Southport - Zoological Gardens
Scarbrick New Road : PR8 1RX
Southport - Zoological Gardens : Map credit National Library of Scotland Southport - Zoological Gardens : Image credit Wiki Commons In 1868, William Blundell built the Alexandria Hotel on Scarbrick New Road and opened a 13 acre pleasure garden called Kew Gardens (Kew farm was nearby). The gardens were developed and renamed Southport Zoological Gardens around 1880. On the 12 acre site there were gardens, a pavilion, a lake with gondolas as well as birds and animals. The gardens were connected by a horse tram service to central Southport.

Bicycle racing at Southport Zoological Gardens started in 1881 and the Athletic News of June 1st reported "Mr Fish has laid out a splendid cinder path, nearly a quarter of a mile in circumference." The General Manager Mr Fish was previously at Raikes Hall in Blackpool and the Pomona Palace in Manchester. The gardens advertised a series of bicycle handicap races at Whitsun 1881; on Wednesday a 1 mile race, on Thursday a 2 miles race, followed by a 3 miles race on Friday and a 10 miles race on Saturday. Tommy Edge, who went on to be a champion rider, won three races at these meetings.

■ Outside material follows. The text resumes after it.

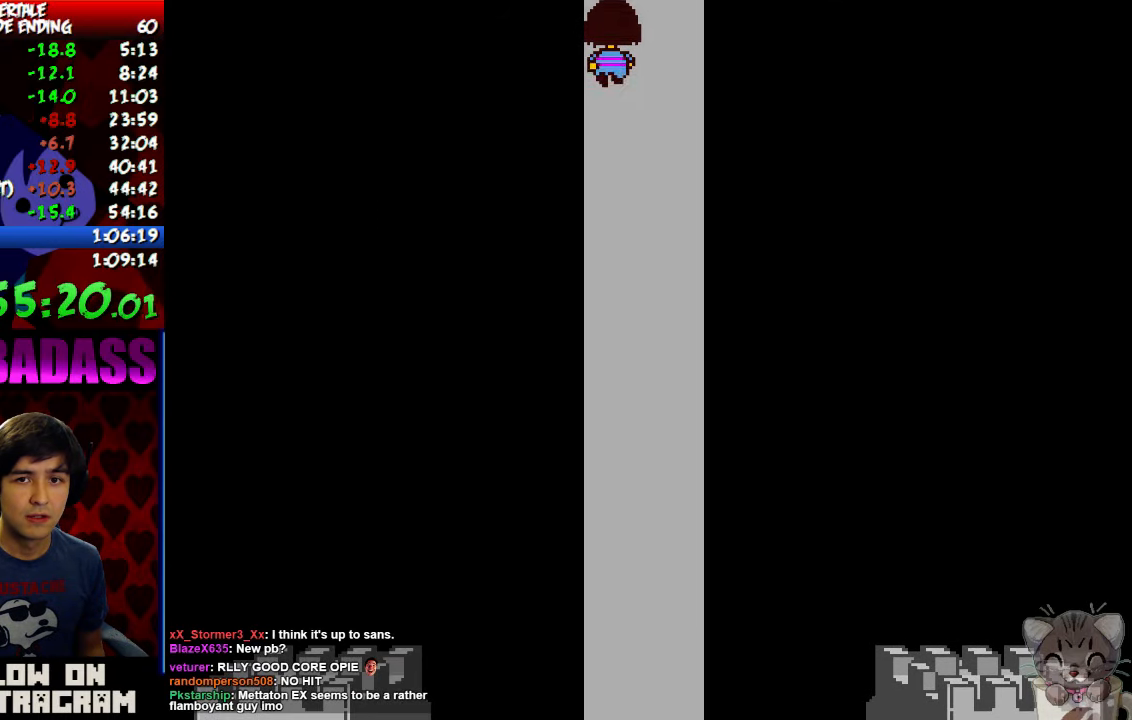
{"keys": ["up"], "events": []}
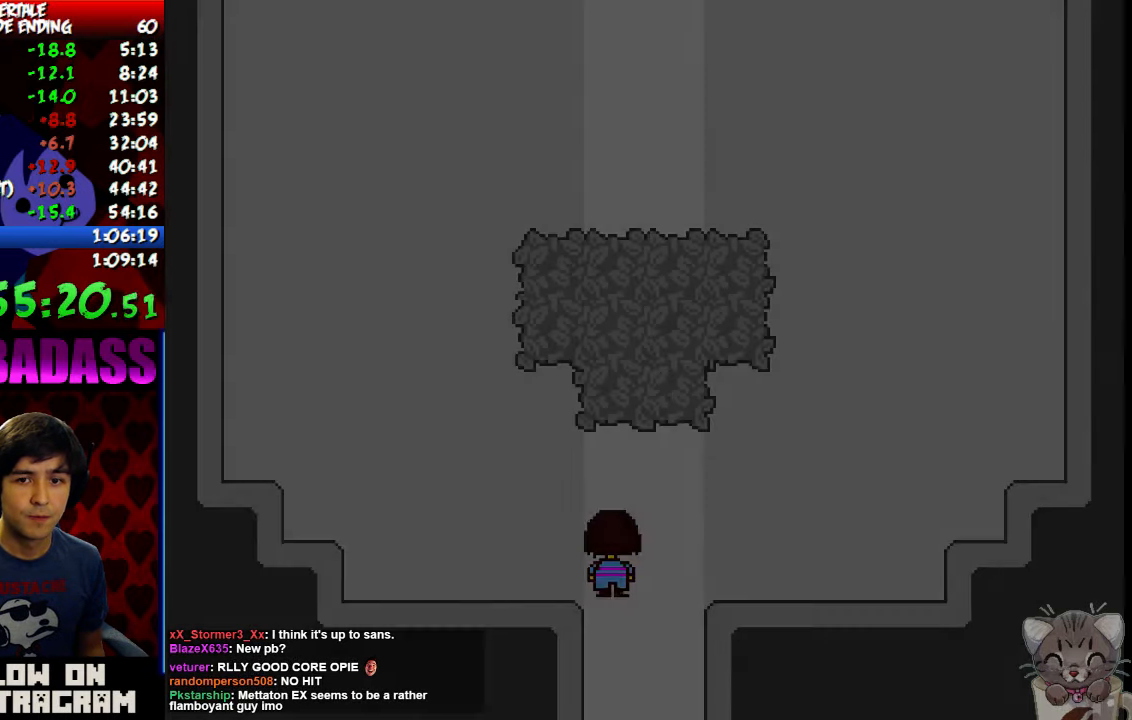
{"keys": ["up"], "events": [[367, "left", "down"], [500, "left", "up"]]}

The next meeting was on August Bank Holiday Monday and there were two bicycle handicap races over 1 and 5 miles. The Athletic News commented that riders could also take part in the races at the Southport Winter Gardens on the same day.

Racing continued through 1882, but this was to be the last year in the short life of the track. The competition for bicycle racing in Southport at this time was from the Winter Gardens and Cemetery Road tracks and the Winter Gardens, having a more central location, seemed to have won out commercially.

There was a fire at the gardens in 1908, which caused considerable damage and resulted in the death of two elephants, a rhino, zebra and two camels. Visitor numbers declined after the fire and when the tram service stopped in 1912, the gardens wound down, closing by the end of the First World War.